Authors: Daniel A. Farber
ISBN-13: 9781599417516, ISBN-10: 1599417510
Format: Paperback
Publisher: Foundation Press, Incorporated, The
Date Published: March 2010
Edition: 3rd Edition
Farber (U. of Minnesota Law School) presents an introduction to the main lines of legal doctrine developed out of the First Amendment to the U.S. Constitution, as well as key points of doctrinal contention. Historical background receives some minor attention, but most of the text is devoted to doctrinal analysis. The bulk of the material concerns speech issues, although a couple of chapters deal with the First Amendment's pronouncements on freedom of religion. Annotation ©2004 Book News, Inc., Portland, OR
True to his word, Daniel Farber has written a doctrinal text on First Amendment law, whose "goals are description and analysis" Although the book is a doctrinal presentation, Farber's essential point, familiar to students of the First Amendment (or to the novice, looking at the table of contents), is that to understand the Court's First Amendment jurisprudence is to understand the patchwork of rulings and tests that "resemble a complicated legal code rather than a unitary set of principles."

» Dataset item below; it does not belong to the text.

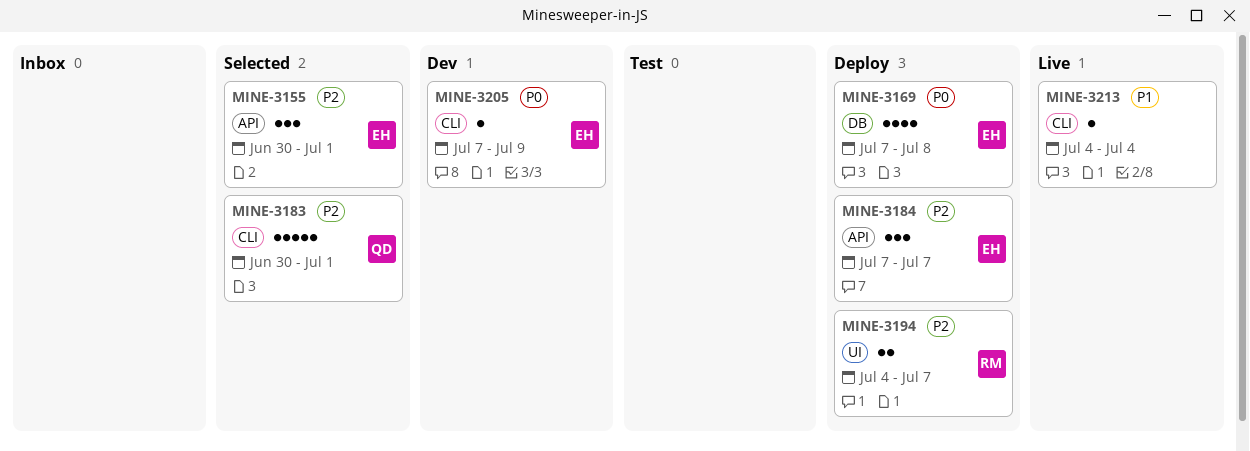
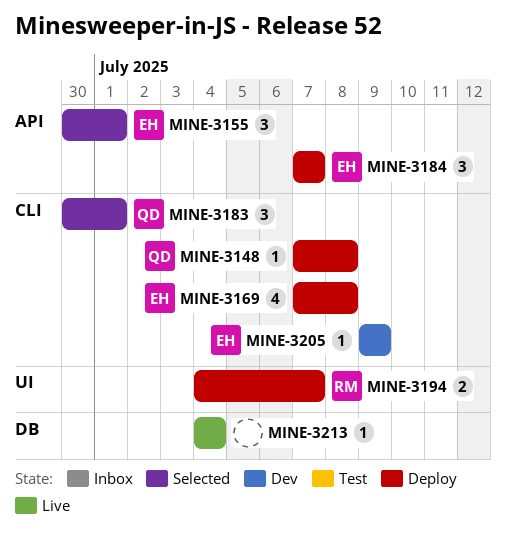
MINE-3148: none -> present
MINE-3169, label: DB -> CLI
MINE-3183, estimate: 5 -> 3
MINE-3205, start: Jul 7 -> Jul 9
MINE-3213, label: CLI -> DB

Additionally, Farber cogently asserts that some historically unsettled areas are today so settled as to be taken for granted. Ultimately, then, we have a text useable in teaching, but a narrow kind of teaching. There is a lack of interchange within the text, as matters discussed in different chapters are not consistently related to each other, and a lack of interchange with other texts. I am skeptical whether readers other than those assigned to read it, law students or reviewers, will wade through the tedium of rules that is First Amendment law.